--- START ---

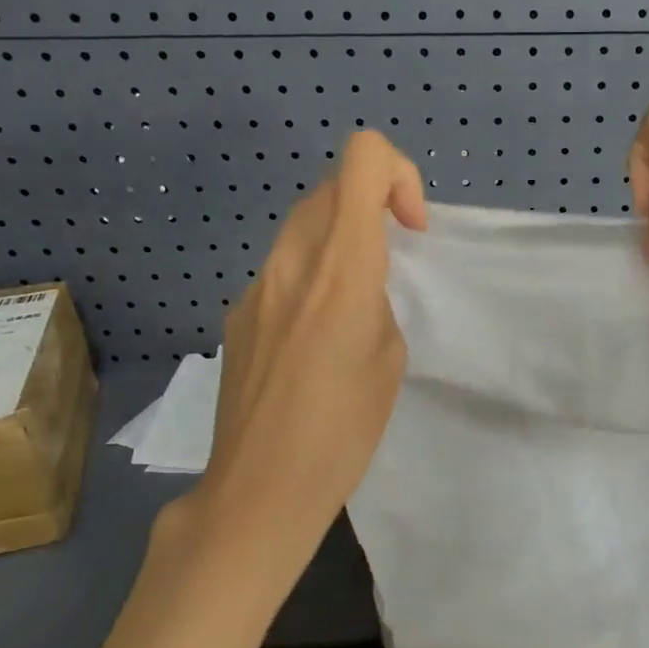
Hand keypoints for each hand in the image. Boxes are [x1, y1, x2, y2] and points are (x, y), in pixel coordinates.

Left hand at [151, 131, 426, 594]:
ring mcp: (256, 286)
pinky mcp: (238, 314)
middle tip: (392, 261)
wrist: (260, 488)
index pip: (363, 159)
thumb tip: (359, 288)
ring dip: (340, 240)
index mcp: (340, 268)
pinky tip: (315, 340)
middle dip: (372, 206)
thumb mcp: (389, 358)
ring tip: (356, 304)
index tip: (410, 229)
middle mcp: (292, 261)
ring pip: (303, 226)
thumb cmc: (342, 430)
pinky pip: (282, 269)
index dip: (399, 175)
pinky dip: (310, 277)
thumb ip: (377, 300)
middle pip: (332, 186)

--- END ---

**Your task**:
Leaving aside the images, write out every entry above exactly.

**Response to the task**:
Hand keypoints for each hand in the image. Boxes are [x1, y1, x2, y2] and points are (x, y), in pixel coordinates.

Left hand at [151, 131, 426, 594]:
ring mcp: (256, 286)
pinky mcp: (238, 314)
middle tip: (392, 261)
wrist: (260, 488)
index pip: (363, 159)
thumb tip: (359, 288)
ring dip: (340, 240)
index mcp: (340, 268)
pinky tip: (315, 340)
middle dip: (372, 206)
thumb mcp: (389, 358)
ring tip: (356, 304)
index tip: (410, 229)
middle mcp: (292, 261)
ring pip: (303, 226)
thumb cmc: (342, 430)
pinky pip: (282, 269)
index dip: (399, 175)
pinky dip: (310, 277)
thumb ip: (377, 300)
middle pip: (332, 186)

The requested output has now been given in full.